Andre Lee Ellis, founder of We Got This, an organization that works with young black men, said that Amani, Sherman Park and other neighborhoods hit the hardest by unemployment and crime must receive investment. “If they feel un-included, you’re going to have trouble downtown,” he said. “If you don’t want the trouble to come, then you’ve got to feed the trouble something else.”
Unless that happens, Rogers said, there will continue to be suffering in those areas. “It’s going to be more of what we’ve seen.”
Power & opportunity
According to a 2012 paper by Marc Levine, director of UW-Milwaukee’s Center for Economic Development, a staggering 55.3 percent of working-age black males in Milwaukee were without a job. Homicides have spiked the last two years, the result of high unemployment, lack of access to jobs, limited health and wellness options and not enough positive alternatives to violence, according to city leaders.
The lack of action, Boston said, is because organizers have not been diligent enough in ensuring the right voices are involved.

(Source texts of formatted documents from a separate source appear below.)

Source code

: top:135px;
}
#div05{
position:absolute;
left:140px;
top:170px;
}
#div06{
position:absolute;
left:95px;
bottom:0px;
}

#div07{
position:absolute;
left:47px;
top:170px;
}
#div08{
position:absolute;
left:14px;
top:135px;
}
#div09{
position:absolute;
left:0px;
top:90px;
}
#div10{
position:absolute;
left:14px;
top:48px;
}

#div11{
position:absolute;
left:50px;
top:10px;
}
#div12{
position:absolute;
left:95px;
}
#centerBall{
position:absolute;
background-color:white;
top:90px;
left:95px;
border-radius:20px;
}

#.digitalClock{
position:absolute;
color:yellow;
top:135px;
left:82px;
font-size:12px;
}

Nearly half of those who attended the summit represented community-based organizations, 43 percent hailed from the public and private sectors and 11 percent identified as a community member, according to Luzar.
Ranell Washington, a summit attendee who lives in the 53206 ZIP code, Milwaukee’s poorest, said sometimes residents don’t bother to come to events asking for feedback because they don’t feel their voice will be taken into account. “People feel like, regardless … it’s still going to be the same old status quo,” he said.
“Riots are the voice of people who aren’t heard,” Washington added, referring to the unrest last summer in Sherman Park.
“It’s about power,” said Boston. “That’s the fundamental issue whenever you’re organizing people — who has power, who doesn’t, who needs to have it and how do they get it? And, that is a conversation that we don’t have often in these settings, because it’s threatening to some people.”
Boston said low-income individuals are not uninterested in these discussions but often have barriers that don’t allow them to attend.
The success of the new Northwestern Mutual Tower and Commons downtown, which has exceeded expectations in employing unemployed and underemployed city residents, can be attributed to community outreach, according to Sandy Botcher, who has overseen the development project. Northwestern Mutual partnered with aldermen and WRTP/Big Step, a training and employment agency, to help identify candidates.
“We had to go out into the neighborhoods and talk to the people where they live,” said Botcher. “Expecting people to understand what the opportunities were without having a strong outreach program simply wasn’t going to happen.”
Angela Pruitt, who is involved in community efforts in Washington Park and Metcalfe Park, said it’s important to develop relationships with residents to understand their needs. She said that’s the only way substantial change will happen.
“It has to include those who don’t think the change [will really] happen. Because we keep hearing it every year, every month … but we’re not seeing it happen,” said Pruitt.
“People are tired of finding out things after the budget dollars come in,” Ellis said. “If we want to really start to cure things, we can’t just keep feeding people that are already alright. We have to take care of those that are hungry, as well.”